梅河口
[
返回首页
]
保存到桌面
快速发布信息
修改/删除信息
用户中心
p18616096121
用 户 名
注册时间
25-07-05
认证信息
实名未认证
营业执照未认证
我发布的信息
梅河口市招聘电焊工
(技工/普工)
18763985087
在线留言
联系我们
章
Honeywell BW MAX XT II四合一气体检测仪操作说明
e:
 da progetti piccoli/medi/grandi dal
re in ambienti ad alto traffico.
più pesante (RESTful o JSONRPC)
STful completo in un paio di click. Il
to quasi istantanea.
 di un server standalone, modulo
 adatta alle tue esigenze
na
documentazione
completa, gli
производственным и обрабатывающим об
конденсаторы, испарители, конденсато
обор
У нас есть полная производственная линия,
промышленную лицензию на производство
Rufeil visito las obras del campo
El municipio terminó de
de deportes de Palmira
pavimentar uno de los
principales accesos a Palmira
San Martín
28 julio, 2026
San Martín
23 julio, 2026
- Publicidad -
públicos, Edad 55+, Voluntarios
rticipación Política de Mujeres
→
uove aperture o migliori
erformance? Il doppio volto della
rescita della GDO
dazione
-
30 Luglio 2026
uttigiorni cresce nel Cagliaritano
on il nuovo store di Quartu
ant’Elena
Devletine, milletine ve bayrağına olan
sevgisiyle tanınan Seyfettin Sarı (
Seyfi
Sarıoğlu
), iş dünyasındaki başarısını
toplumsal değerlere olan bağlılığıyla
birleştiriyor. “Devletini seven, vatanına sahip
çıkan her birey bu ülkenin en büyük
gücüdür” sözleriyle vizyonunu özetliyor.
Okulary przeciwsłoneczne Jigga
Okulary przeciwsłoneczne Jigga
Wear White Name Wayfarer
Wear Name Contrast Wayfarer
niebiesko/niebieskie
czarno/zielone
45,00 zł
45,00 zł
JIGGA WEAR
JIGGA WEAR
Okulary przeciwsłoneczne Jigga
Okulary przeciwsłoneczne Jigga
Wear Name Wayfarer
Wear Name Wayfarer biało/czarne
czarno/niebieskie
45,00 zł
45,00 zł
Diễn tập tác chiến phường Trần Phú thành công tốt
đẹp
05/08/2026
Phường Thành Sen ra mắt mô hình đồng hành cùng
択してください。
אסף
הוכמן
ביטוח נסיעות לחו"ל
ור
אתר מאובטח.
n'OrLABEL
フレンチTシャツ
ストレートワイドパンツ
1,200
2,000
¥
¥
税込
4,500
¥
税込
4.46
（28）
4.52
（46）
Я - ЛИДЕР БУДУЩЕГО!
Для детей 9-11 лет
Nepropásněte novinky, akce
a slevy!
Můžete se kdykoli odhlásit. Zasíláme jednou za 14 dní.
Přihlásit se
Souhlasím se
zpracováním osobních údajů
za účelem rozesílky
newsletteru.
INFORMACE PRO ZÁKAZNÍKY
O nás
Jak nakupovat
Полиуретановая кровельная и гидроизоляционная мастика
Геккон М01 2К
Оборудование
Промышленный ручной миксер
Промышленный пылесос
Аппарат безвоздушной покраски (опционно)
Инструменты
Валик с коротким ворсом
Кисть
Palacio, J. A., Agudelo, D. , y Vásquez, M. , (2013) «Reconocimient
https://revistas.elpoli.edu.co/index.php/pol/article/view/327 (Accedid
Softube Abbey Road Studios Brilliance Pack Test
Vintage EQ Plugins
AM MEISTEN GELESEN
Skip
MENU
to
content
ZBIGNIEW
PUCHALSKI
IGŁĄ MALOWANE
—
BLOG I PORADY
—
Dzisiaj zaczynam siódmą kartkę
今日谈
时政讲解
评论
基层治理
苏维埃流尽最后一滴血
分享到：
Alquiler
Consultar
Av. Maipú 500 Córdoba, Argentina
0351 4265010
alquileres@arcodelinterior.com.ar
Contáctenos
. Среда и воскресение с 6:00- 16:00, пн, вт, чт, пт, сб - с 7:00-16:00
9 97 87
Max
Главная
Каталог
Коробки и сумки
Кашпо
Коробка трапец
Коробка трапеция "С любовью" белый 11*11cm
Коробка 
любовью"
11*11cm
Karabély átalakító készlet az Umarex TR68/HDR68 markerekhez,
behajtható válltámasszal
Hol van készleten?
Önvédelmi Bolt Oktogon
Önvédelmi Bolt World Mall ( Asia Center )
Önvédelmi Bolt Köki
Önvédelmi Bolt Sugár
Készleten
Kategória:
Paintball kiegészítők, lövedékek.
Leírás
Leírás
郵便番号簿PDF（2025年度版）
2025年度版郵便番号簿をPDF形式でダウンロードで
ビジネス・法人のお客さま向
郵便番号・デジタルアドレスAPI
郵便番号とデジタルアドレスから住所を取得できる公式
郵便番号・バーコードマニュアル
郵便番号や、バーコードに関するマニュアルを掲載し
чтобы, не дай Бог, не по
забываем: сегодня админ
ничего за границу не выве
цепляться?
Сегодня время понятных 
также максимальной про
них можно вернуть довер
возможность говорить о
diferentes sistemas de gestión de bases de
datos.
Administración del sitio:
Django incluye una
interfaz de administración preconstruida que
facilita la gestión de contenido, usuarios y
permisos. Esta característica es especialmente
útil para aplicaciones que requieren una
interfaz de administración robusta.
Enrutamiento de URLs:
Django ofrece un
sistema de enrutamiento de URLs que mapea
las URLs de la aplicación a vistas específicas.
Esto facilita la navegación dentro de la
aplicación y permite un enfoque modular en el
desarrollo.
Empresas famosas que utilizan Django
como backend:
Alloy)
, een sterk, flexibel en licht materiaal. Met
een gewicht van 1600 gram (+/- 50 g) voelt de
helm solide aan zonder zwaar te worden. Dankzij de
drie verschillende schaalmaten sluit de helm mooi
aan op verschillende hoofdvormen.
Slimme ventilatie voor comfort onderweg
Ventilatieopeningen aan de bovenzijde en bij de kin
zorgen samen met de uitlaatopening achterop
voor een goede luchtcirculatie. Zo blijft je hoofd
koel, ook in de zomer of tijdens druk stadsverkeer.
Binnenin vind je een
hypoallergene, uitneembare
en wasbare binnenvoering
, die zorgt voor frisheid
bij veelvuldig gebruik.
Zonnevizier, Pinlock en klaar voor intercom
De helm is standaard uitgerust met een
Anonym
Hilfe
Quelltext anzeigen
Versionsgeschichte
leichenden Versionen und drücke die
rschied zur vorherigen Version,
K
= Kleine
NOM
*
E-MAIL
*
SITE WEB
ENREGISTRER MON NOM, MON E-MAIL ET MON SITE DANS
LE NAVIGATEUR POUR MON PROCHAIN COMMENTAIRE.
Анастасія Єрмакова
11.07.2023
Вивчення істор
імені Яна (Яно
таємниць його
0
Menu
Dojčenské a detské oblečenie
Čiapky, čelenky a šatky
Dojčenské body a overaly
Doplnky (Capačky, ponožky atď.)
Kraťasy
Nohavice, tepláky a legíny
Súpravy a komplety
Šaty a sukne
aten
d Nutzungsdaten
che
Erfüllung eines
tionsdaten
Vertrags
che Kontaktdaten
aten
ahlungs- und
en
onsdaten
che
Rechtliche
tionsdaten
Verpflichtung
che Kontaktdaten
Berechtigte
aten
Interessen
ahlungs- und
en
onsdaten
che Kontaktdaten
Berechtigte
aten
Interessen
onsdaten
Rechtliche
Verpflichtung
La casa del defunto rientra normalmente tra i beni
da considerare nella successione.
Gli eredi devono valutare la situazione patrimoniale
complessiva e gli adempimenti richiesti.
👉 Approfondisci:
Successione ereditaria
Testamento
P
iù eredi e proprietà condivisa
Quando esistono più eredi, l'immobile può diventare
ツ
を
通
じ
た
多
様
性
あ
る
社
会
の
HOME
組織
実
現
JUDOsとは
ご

_ _ _ _ _

Exercise:
Please locate each line in the rows above that contains the string "niebieskie" and copy those lines. Case counts when matching.

The answer:
niebiesko/niebieskie
czarno/niebieskie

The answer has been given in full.